◆ Text provided
Proctoring is hard, expensive and often doesn't prove squat. (Source? I used to work in a directly adjacent field, providing e-learning platforms to major UK universities.)
This is a major topic of discussion at present but honestly they're not taking it the way you think. There are the traditionalists who take the view that AI is a scourge and should be eliminated, and honestly it's not that hard to tell if a paper is AI-backed if you regularly interact with the student, because you'll get a feel for vocabulary etc.
There are people out there who get pissy that students use spell checkers. And even tools like Grammerly to improve their ability to communicate. How *dare* they use the tools out there to improve their output! I've even seen people demand things on paper as 'proof' of not cheating (but all it proves that unless it's done under vigilation conditions, that students will just use whatever tools they were going to use, then copy it down by hand before hand-in)
Then there are the technologists who assume that a) students are going to use this, therefore b) the test is not 'does the student use tools' but 'is the student using the tools effectively and not as a crutch'. This is a much more interesting question: if a student does use ChatGPT does that make them a fraud? The answer is, surprisingly, 'not necessarily'. Prompt engineering *is* a thing, as is the necessary ability to edit and refine the content to say what is going to be said.
This also of course is more problematic when you consider how much time in academia spent writing research grant papers and not actually doing research itself, for which ChatGPT is a much more appropriate tool for the job.

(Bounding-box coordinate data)
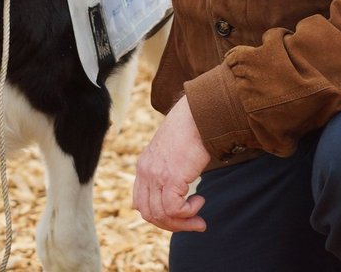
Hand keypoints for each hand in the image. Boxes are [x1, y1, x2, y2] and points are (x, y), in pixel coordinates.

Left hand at [132, 96, 211, 232]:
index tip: (179, 216)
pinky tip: (200, 200)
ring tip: (200, 217)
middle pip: (149, 213)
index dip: (159, 216)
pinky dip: (188, 212)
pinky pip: (174, 209)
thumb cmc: (190, 132)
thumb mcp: (171, 154)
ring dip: (183, 222)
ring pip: (161, 215)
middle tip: (194, 224)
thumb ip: (168, 170)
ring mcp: (156, 175)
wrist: (197, 116)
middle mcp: (145, 172)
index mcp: (143, 167)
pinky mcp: (171, 177)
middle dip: (172, 225)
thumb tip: (179, 192)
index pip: (141, 203)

◆ Try it
Return the part of the comment on AI and student work running from "Then there are" up to and including "for the job.", copied verbatim. Work only from the comment on AI and student work and disregard the rows.

◆ Completed task
Then there are the technologists who assume that a) students are going to use this, therefore b) the test is not 'does the student use tools' but 'is the student using the tools effectively and not as a crutch'. This is a much more interesting question: if a student does use ChatGPT does that make them a fraud? The answer is, surprisingly, 'not necessarily'. Prompt engineering *is* a thing, as is the necessary ability to edit and refine the content to say what is going to be said.
This also of course is more problematic when you consider how much time in academia spent writing research grant papers and not actually doing research itself, for which ChatGPT is a much more appropriate tool for the job.